De fora ['From Elsewhere'] (web page in Catalan) is a book containing transcriptions of conversations with six people who have settled in Andorra to begin a new life there.
The aim of the publication is to present six different experiences of integration, to serve as examples for others to follow. Each of the immigrants interviewed describes their adaptation to Andorra, gives their views on the principality's people, traditions and way of life, and argues the case for learning Catalan.
The Principality of Andorra.
Firstly, immigrants in Andorra, whom the book aims to provide with models of integration in order to contribute to breaking down prejudices and to show that Catalan is a useful language that everyone can learn.
Secondly, native Andorrans, for whom the book represents an opportunity to see themselves through the eyes of immigrants.
Andorra's Catalan Culture Centre (web page in Catalan).
Andorra's official language is Catalan. However, the people of Andorra tend to switch from Catalan to Spanish or French when addressing immigrants or people they do not know.
Immigrants outnumber the autochthonous population in Andorra. Immigration is consequently a highly relevant aspect of life in the principality, and campaigns aimed at increasing the use of Catalan are vital to the preservation and promotion of Andorra's language and culture. De fora is an example of such an initiative.

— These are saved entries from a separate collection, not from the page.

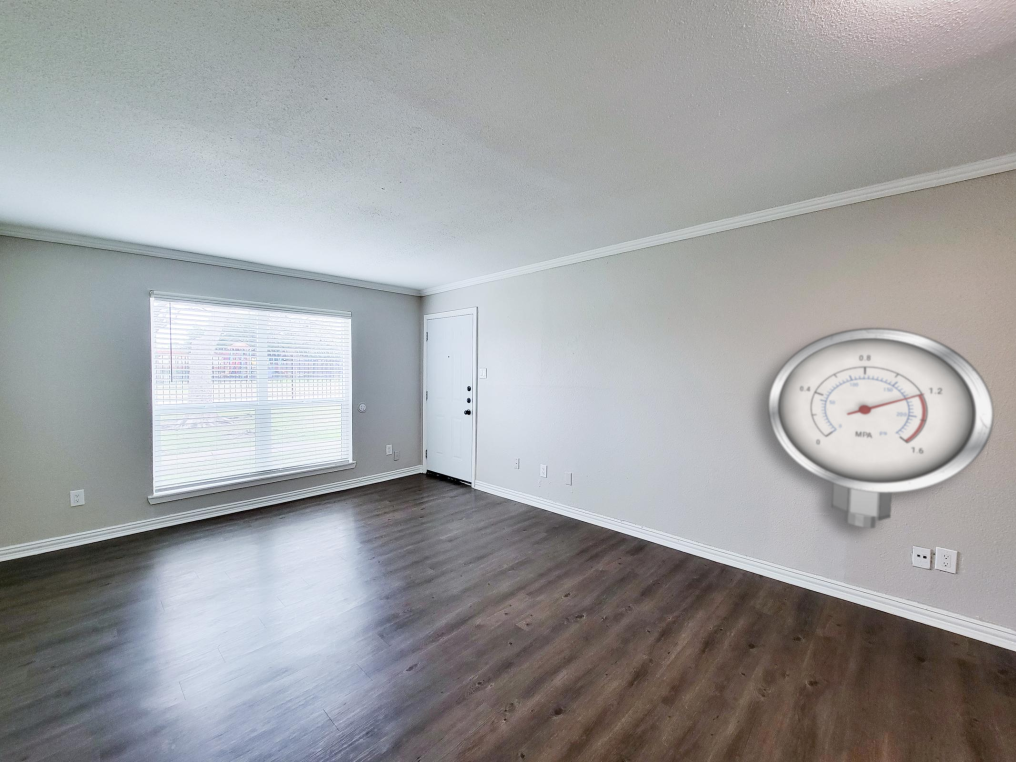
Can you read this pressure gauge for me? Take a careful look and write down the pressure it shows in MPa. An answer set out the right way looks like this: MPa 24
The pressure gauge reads MPa 1.2
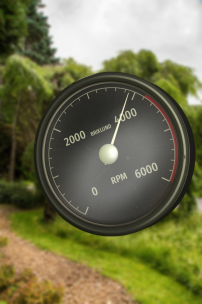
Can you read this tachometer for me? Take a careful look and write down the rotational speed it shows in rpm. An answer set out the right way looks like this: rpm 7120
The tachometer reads rpm 3900
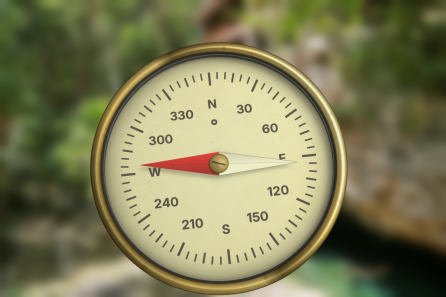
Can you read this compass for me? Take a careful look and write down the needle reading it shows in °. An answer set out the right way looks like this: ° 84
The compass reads ° 275
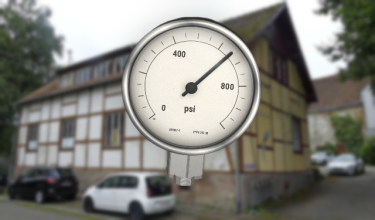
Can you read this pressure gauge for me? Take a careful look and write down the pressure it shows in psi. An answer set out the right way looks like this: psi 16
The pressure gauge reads psi 650
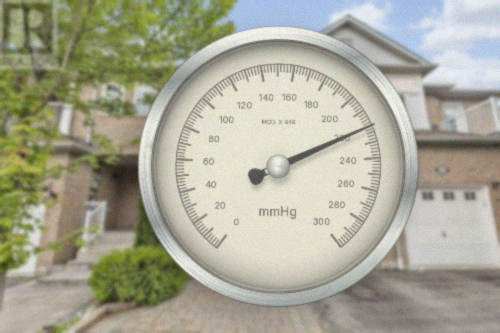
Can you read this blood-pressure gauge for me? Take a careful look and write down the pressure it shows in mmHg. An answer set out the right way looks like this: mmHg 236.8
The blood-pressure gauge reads mmHg 220
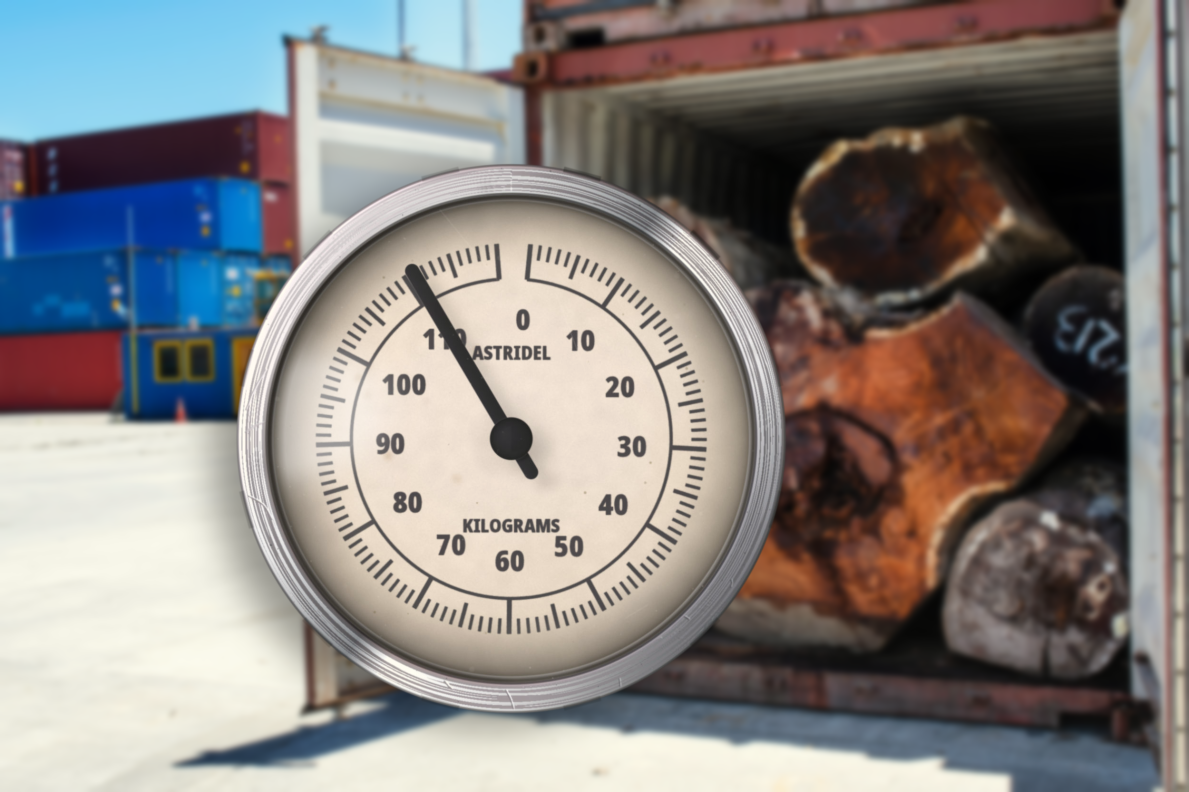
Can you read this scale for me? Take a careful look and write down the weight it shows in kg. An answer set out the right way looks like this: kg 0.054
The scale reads kg 111
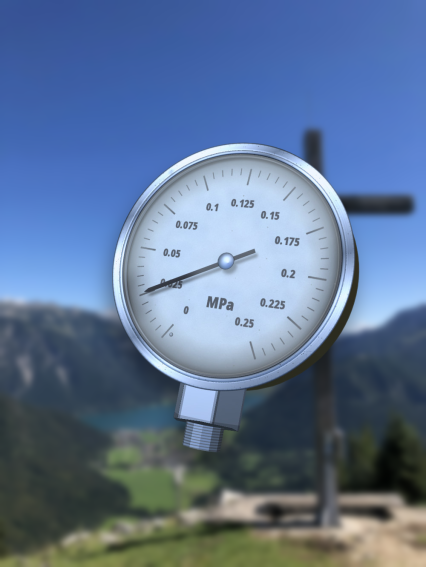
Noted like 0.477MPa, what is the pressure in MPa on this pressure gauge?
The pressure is 0.025MPa
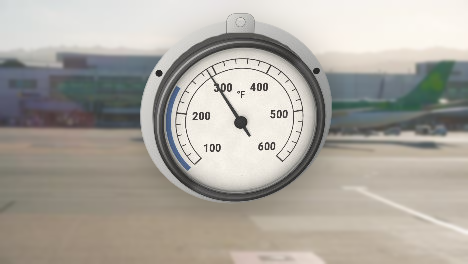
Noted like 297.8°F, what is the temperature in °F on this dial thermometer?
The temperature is 290°F
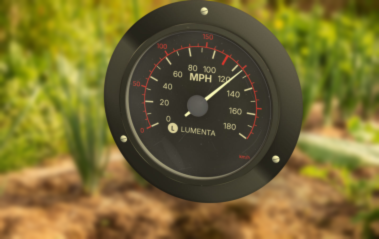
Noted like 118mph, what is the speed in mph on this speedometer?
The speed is 125mph
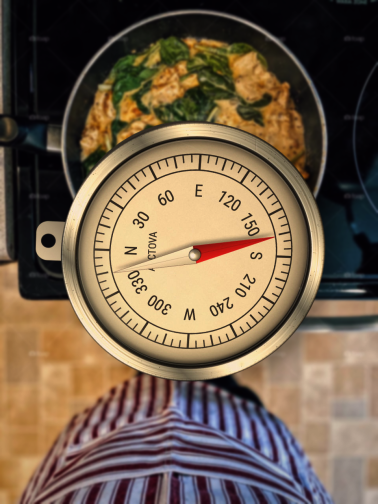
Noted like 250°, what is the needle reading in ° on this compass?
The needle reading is 165°
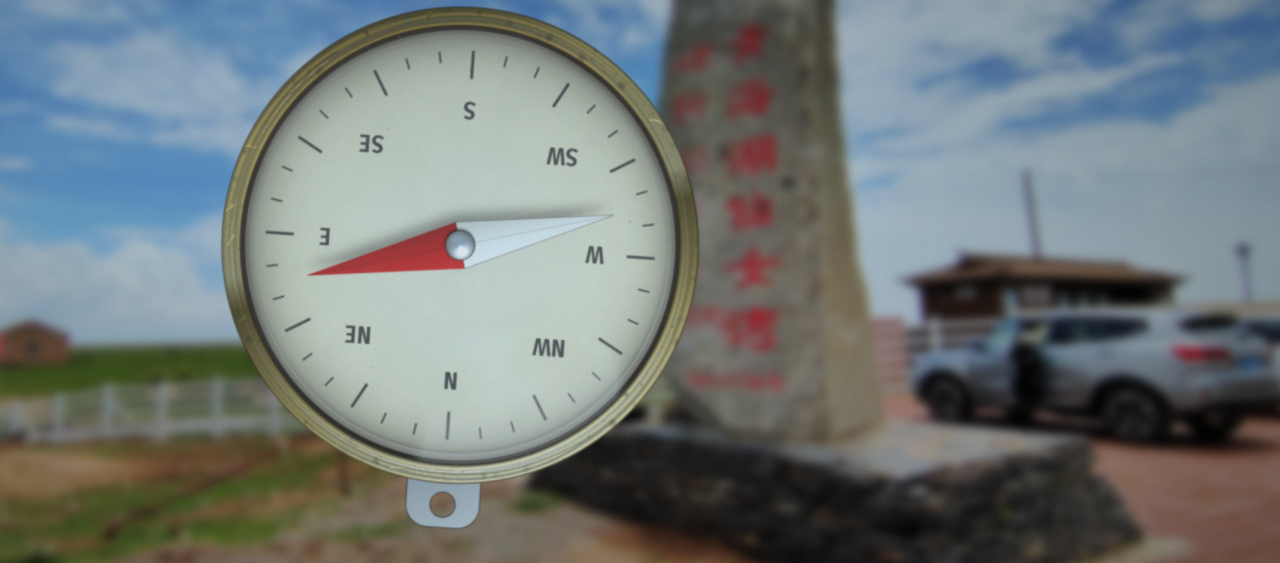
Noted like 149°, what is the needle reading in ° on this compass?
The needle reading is 75°
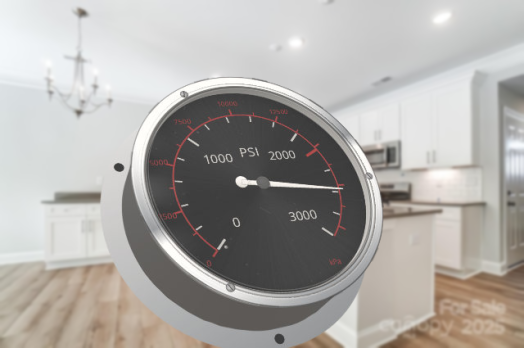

De fora is a collection of transcriptions of conversations with six people who have settled in Andorra to begin a new life there.
The six people interviewed for the book were from countries in Africa, America, Europe and Oceania. Their places of origin and native cultures were not the primary concern when they were selected for the interviews, however. Greater emphasis was placed on them deeming it important to respect their host country, learn its language and adapt to its way of life; in other words, to achieve a balance between their own culture and that of their host country.
The interviews were carried out in informal settings. The conversations that took place were recorded and subsequently transcribed, word for word.
Some research was performed on each interviewee's country of origin (history, customs, languages, interesting facts, etc.), with a view to gaining an insight into their cultural background as a means of coming to understand them better. The information thus obtained was organised into different sections and included alongside the interviews in the book. These brief cultural overviews added to the book's appeal, helping to boost its potential readership.
Based on their experiences, each of the six interviewees felt that learning Catalan was essential, out of respect for Andorra as their host country on one hand, and because doing so had been crucial to their integration and ability to interact with the rest of the population on the other.
Andorra's Catalan Culture Centre published 750 copies of De fora, which was presented and promoted in all the principality's media in the week leading up to 23 April (the International Day of the Book, when large volumes of books are sold in Catalonia and Andorra).
Plans have been made to present De fora in the embassies of the countries of origin of Andorra's immigrants.
De fora has been well received and is viewed in a positive light by immigrants living in Andorra and the principality's autochthonous population alike. In all likelihood, the messages it aims to send out have reached both the collectives in question.
The six experiences and points of view presented in the book serve as examples of integration through language for immigrants in Andorra to follow, particularly those who have yet to embrace Catalan.